YOUR ASSIGNMENT: All lines of the material that contain "AGORA" must be copied out.

GIVEN DATA:

* * *

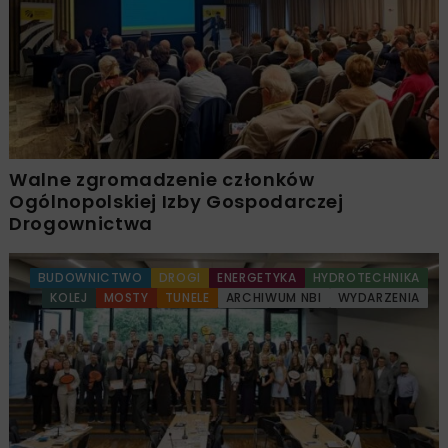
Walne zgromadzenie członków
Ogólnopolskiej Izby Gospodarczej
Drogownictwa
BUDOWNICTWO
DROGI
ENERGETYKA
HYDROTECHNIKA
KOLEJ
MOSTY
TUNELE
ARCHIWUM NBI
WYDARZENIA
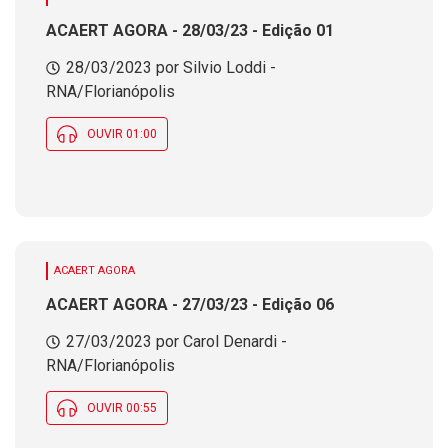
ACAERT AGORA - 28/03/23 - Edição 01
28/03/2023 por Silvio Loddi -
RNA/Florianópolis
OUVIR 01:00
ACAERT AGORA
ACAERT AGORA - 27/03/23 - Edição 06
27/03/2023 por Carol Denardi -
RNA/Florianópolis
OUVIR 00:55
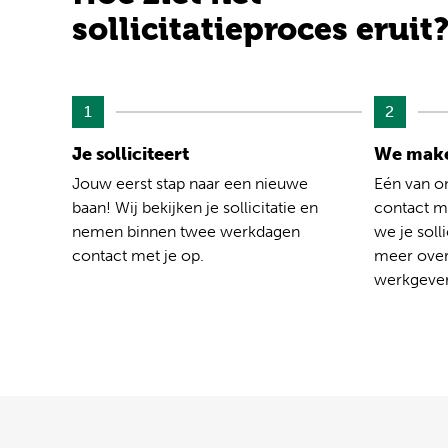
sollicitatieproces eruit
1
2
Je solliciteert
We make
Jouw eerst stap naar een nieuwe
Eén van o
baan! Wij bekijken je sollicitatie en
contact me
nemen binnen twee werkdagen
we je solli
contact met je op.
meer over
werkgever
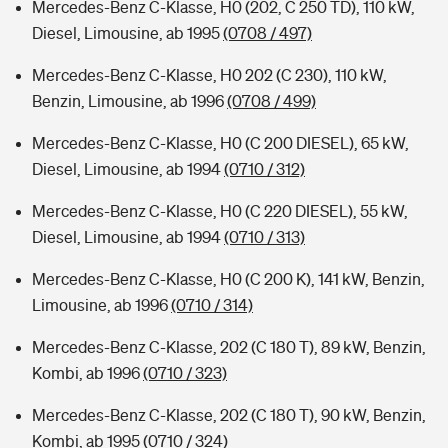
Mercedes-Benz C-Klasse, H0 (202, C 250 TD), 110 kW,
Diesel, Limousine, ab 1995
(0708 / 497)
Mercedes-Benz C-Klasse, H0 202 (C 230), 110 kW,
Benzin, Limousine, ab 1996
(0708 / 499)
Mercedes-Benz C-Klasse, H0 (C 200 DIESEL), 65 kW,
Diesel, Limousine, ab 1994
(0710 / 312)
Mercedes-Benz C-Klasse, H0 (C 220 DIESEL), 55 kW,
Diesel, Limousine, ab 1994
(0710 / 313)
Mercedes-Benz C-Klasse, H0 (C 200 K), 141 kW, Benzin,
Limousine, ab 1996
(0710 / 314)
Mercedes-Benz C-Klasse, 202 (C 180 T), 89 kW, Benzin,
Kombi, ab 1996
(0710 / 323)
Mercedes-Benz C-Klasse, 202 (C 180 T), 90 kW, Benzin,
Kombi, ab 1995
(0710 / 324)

* * *

ANSWER TO THIS PROBLEM:
ACAERT AGORA - 28/03/23 - Edição 01
ACAERT AGORA
ACAERT AGORA - 27/03/23 - Edição 06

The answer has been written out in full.